> **What you need to do**:
Rewrite the part that opens with the line containing "common name: Common sunda toad" and closes with the line containing "genus: Lestes", changing every "common name" to "vernacular name" and keeping all else the same. Give only those lines.

> **Records shown**:

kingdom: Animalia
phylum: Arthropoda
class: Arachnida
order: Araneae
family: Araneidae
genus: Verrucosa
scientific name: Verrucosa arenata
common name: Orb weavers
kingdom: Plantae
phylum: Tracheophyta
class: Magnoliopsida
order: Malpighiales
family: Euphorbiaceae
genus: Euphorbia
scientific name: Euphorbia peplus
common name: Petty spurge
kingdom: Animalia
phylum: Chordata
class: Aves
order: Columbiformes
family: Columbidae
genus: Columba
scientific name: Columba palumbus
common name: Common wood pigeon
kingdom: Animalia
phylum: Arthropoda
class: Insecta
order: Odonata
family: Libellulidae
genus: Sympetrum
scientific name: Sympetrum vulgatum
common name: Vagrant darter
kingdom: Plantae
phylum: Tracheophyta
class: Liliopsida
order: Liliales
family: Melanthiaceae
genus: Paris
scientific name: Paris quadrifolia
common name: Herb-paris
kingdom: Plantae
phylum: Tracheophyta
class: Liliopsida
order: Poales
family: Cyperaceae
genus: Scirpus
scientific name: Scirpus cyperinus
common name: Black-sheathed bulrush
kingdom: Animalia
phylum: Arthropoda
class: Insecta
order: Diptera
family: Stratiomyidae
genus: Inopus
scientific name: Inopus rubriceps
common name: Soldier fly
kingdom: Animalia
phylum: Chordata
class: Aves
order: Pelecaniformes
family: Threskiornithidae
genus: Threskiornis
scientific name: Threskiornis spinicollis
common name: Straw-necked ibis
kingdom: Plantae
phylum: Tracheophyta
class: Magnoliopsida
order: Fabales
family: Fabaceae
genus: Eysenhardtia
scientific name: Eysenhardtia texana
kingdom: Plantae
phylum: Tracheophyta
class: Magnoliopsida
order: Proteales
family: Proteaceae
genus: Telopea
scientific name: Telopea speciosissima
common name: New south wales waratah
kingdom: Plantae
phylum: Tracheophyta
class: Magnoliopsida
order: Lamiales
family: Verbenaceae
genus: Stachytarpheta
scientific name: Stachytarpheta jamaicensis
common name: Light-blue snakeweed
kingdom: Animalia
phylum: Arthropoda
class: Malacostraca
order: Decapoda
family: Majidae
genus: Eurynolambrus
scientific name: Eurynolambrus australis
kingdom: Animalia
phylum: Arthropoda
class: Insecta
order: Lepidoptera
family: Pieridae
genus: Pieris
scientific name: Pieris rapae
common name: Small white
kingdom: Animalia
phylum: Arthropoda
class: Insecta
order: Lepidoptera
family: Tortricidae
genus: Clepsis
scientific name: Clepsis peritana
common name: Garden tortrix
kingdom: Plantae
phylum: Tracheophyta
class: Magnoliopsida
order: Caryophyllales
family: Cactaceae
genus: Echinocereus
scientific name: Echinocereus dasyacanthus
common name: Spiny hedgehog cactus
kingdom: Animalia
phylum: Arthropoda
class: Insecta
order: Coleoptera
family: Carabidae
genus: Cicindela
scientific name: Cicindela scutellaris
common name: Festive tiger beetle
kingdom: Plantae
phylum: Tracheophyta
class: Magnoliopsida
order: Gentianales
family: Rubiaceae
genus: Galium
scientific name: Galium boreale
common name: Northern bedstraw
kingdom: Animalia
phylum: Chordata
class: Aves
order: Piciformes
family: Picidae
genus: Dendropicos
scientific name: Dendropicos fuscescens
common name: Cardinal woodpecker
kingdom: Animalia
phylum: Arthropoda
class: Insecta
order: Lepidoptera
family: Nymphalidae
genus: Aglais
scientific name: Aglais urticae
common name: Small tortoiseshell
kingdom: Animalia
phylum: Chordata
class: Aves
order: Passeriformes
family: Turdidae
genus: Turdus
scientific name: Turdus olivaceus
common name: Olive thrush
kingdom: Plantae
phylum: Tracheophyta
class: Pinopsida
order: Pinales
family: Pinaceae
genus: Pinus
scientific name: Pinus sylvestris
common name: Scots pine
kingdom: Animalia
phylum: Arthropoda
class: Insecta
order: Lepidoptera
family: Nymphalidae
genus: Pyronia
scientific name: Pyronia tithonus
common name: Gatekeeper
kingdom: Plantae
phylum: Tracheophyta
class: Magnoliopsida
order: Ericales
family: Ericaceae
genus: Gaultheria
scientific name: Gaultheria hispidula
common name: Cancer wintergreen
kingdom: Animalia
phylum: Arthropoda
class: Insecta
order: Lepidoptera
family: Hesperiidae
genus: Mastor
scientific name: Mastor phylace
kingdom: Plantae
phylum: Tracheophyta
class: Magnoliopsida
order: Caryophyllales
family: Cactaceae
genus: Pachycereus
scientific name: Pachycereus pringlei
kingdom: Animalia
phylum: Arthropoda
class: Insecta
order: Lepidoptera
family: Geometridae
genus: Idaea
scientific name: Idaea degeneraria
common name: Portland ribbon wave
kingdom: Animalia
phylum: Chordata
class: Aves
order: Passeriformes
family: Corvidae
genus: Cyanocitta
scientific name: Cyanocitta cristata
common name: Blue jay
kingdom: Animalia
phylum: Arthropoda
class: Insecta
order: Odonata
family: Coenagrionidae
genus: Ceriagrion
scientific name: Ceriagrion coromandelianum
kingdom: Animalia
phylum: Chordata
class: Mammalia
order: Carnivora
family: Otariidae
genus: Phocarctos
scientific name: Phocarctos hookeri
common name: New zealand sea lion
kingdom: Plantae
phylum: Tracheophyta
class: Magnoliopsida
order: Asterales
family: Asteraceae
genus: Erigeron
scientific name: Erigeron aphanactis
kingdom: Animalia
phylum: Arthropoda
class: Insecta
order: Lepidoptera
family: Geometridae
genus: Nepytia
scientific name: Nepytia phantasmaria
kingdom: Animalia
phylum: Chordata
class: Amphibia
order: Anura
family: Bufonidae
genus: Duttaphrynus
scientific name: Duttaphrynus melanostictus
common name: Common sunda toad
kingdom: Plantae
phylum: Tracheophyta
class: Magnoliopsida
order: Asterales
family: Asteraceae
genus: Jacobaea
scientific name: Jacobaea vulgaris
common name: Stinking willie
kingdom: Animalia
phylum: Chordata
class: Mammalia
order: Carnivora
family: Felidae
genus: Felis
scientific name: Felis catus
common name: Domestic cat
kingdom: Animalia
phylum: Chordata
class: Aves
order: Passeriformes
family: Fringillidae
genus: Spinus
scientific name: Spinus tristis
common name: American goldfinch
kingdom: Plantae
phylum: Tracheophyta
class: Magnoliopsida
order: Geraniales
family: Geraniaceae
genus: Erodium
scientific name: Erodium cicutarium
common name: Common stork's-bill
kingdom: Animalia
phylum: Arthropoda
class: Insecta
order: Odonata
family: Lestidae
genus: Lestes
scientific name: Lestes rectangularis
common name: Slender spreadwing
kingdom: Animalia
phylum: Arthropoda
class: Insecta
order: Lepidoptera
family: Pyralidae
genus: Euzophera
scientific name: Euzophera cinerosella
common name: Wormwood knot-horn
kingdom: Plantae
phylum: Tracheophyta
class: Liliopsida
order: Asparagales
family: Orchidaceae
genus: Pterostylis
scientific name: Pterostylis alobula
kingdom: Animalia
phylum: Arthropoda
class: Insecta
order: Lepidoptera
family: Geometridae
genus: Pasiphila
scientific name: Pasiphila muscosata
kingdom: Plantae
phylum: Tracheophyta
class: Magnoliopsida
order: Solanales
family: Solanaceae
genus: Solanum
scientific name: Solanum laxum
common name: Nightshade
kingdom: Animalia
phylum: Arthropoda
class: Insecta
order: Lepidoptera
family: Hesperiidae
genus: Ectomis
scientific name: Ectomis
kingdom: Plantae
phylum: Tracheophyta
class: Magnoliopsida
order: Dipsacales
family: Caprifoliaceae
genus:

> **Response**:
vernacular name: Common sunda toad
kingdom: Plantae
phylum: Tracheophyta
class: Magnoliopsida
order: Asterales
family: Asteraceae
genus: Jacobaea
scientific name: Jacobaea vulgaris
vernacular name: Stinking willie
kingdom: Animalia
phylum: Chordata
class: Mammalia
order: Carnivora
family: Felidae
genus: Felis
scientific name: Felis catus
vernacular name: Domestic cat
kingdom: Animalia
phylum: Chordata
class: Aves
order: Passeriformes
family: Fringillidae
genus: Spinus
scientific name: Spinus tristis
vernacular name: American goldfinch
kingdom: Plantae
phylum: Tracheophyta
class: Magnoliopsida
order: Geraniales
family: Geraniaceae
genus: Erodium
scientific name: Erodium cicutarium
vernacular name: Common stork's-bill
kingdom: Animalia
phylum: Arthropoda
class: Insecta
order: Odonata
family: Lestidae
genus: Lestes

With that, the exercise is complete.